SES CONSEILS DE LECTURE 

  • Versailles se raconte à travers des milliers de pages, des mémoires les plus anciens aux livres d’art les plus récents. Quel est pour vous le livre incontournable sur Versailles ?

    Sans hésitation, la Manière de montrer les jardins de Versailles de la main même de Louis XIV. Versailles est né des jardins et de la volonté politique d’un jeune monarque. Les différentes versions du texte, six entre 1689 et 1705, soulignent l’implication personnelle et constante de Louis XIV dans le domaine de Versailles, les contraintes techniques du site pour faire jouer les eaux et l’approche absolutiste du paysage puisque nous sommes toujours dans le regard et les pas du maître des lieux. En quelques paragraphes très courts, l’essentiel est dit. À plusieurs reprises, j’ai proposé à mes étudiants une visite guidée des jardins de Versailles, et à chaque fois je l’ai assurée avec, à la main, un exemplaire de la Manière de montrer…, l’édition de la Réunion des musées nationaux par Simone Hoog. 

  • Classique, récit d’aventures, beau-livre… Incontournable de votre bibliothèque ou récente découverte, auriez-vous un conseil de lecture à nous donner ?

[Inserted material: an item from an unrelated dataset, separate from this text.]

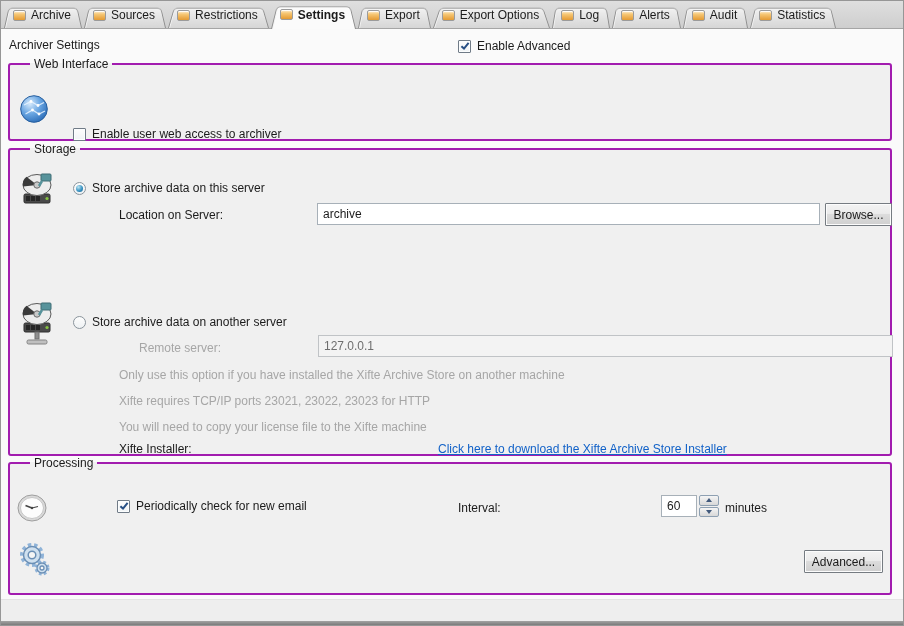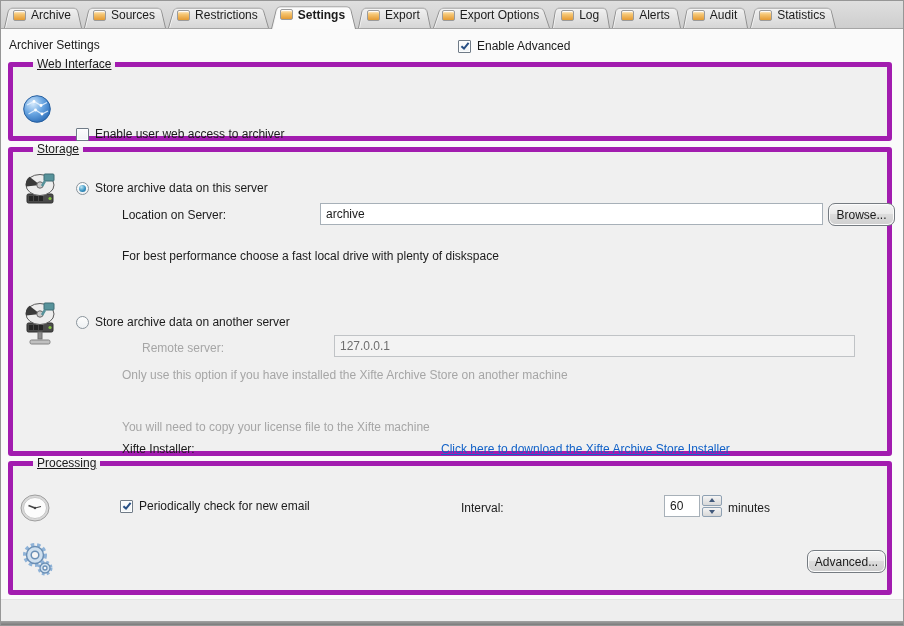"Web Interface" .gb { border: 5px solid #a21caf -> 2px solid #a21caf; text-decoration: underline -> none }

    Christophe Fouin, Thomas Garnier, Christian Milet et Didier Saulnier, Le Château de Versailles vu par ses photographes, Paris, Albin Michel 2016. Un beau livre, format à l’italienne, réalisé par les photographes officiels du Château. Ces derniers proposent des photographies pleine- page accompagnées de très courtes légendes tel un album de photographies de famille. Et c’est bien dans une intimité qu’ils nous introduisent, celle de leur regard sur leur château à travers les heures du jour, le ciel changeant d’Île-de-France et la course des saisons. Une approche intime, quasiment sensuel d’un palais déserté de tout visiteur et néanmoins profondément vivant grâce à la lumière et aux ombres sur les parquets et les marbres, à un détail d’une marqueterie ou d’une boiserie, ou à la façade déformée du Château vue à travers la vitre d’une fenêtre… Versailles a été particulièrement photographié et pourtant, à chaque page, on découvre une photographie jamais vue ailleurs. Une fois le livre refermé, demeure l’envie de retourner à Versailles, de s’approprier son Versailles.